Die Haushaltsverhandlungen im Bundestag haben auch viel mit Taktik zu tun: Die Bundesregierung erstellt einen Haushaltsentwurf, quasi den Spielplan, und dann, in der sogenannten Bereinigungssitzung des Haushaltsausschusses, bei dem die Finanzpolitiker*innen aller Fraktionen darüber verhandeln, kommt es auf die Taktik an, um den Entwurf doch noch so zu verändern, dass das eine oder andere Wunschprojekt berücksichtigt wird, ein Schwerpunkt anders gesetzt werden kann – quasi vertikale Finanzplanung. Aber das waren auch genug Fußballmetaphern jetzt.
Denn über das Thema, um das es hier heute geht, waren sich die Haushälter*innen weitesgehend einig – unabhängig von ihrer sonstigen Taktik. Und darum geht es: Der Haushaltsausschuss des Bundestags hat am Donnerstag in ebener jener Bereinigungssitzung eine „Sportmilliarde“ beschlossen. Konkret bedeutet das, dass aus dem Sondervermögen des Bundes eine Milliarde Euro bereitgestellt werden, um in den kommenden vier Jahren kommunale Sportstätten zu sanieren und zu modernisieren. Ziel ist es, vor allem Vereine und Aktive an der Basis zu entlasten.
Stimmen zur Sportmilliarde: Dringend benötigt
Der Präsident des Deutschen Olympischen Sportbundes Thomas Weikert freut sich über die Entscheidung. Er nennt es „sehr guten Nachrichten für den organisierten Sport und die 86.000 Sportvereine im Land“. Die finanziellen Mittel würden „dringend benötigt“. Denn: „Es ist höchste Zeit, dass bröckelnde Sporthallen, stillgelegte Schwimmbäder und kaputte Sportplätze aus unserem Alltag verschwinden“, erklärte Weikert: „Die positiven Auswirkungen dieses Programms werden Millionen von Sportvereinsmitglieder in ganz Deutschland spüren.“
Entsprechend zufrieden ist auch Christiane Schenderlein, Staatsministerin für Sport und Ehrenamt, von der CDU: „Das ist ein starkes Zeichen für den Sportstandort Deutschland.“ Mit der bereitgestellten Summe könne man den jahrelangen Investitionsstau auflösen: „Das werden die Aktiven und Vereine in unserem Land spüren – ein guter Tag für Sport-Deutschland.“
Auch SPD-Haushaltsexperte Thorsten Rudolph, der die „Sportmilliarde“ in der Bereinigungssitzung mitverhandelt hat sprach von einem „kraftvollen Zeichen für den Sport, die Kommunen und den gesellschaftlichen Zusammenhalt“.

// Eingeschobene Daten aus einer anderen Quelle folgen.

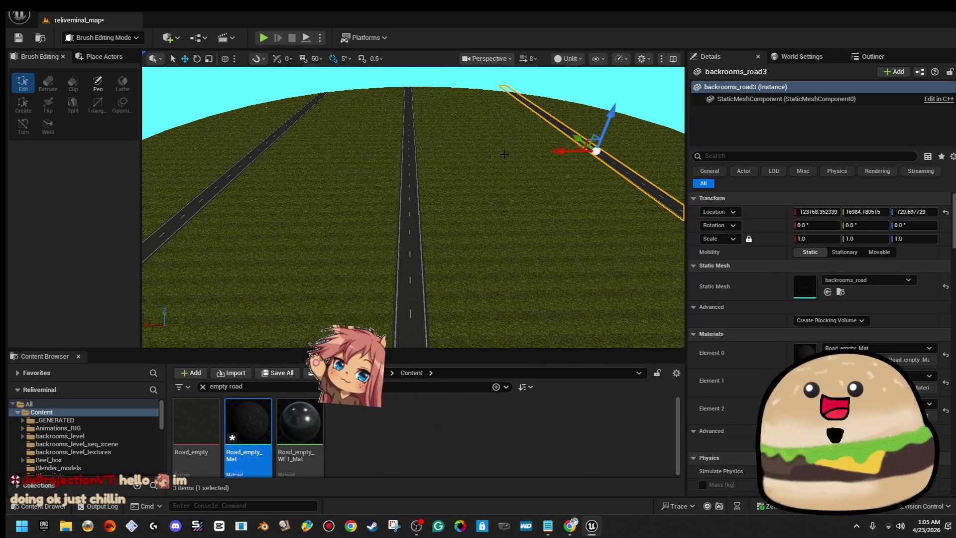
pyautogui.scroll(-10, 504, 154)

In den Kommunen hätte man sich sogar noch mehr Geld für den Breitensport gewünscht. „Auch wenn der Beschluss des Haushaltsausschusses ein positives Signal ist, bedeutet er nicht viel mehr als einen Tropfen auf den heißen Stein“, sagt darum der Hauptgeschäftsführer des Städte- und Gemeindebunds, André Berghegger. „Auch diese zusätzlichen Mittel werden nicht verhindern können, dass immer mehr Städte und Gemeinden Sportstätten schließen müssen, weil sie die Sanierung nicht finanzieren können.“
Das kritisiert auch die Linke: „Die Summe von einer Milliarde Euro in den nächsten vier Jahren wird bei Weitem nicht ausreichen, denn der Sanierungsstau im Bereich der Sportstätteninfrastruktur beträgt bereits jetzt 40 Milliarden Euro“, meint Christian Görke, finanz- und sportpolitischer Sprecher seiner Fraktion.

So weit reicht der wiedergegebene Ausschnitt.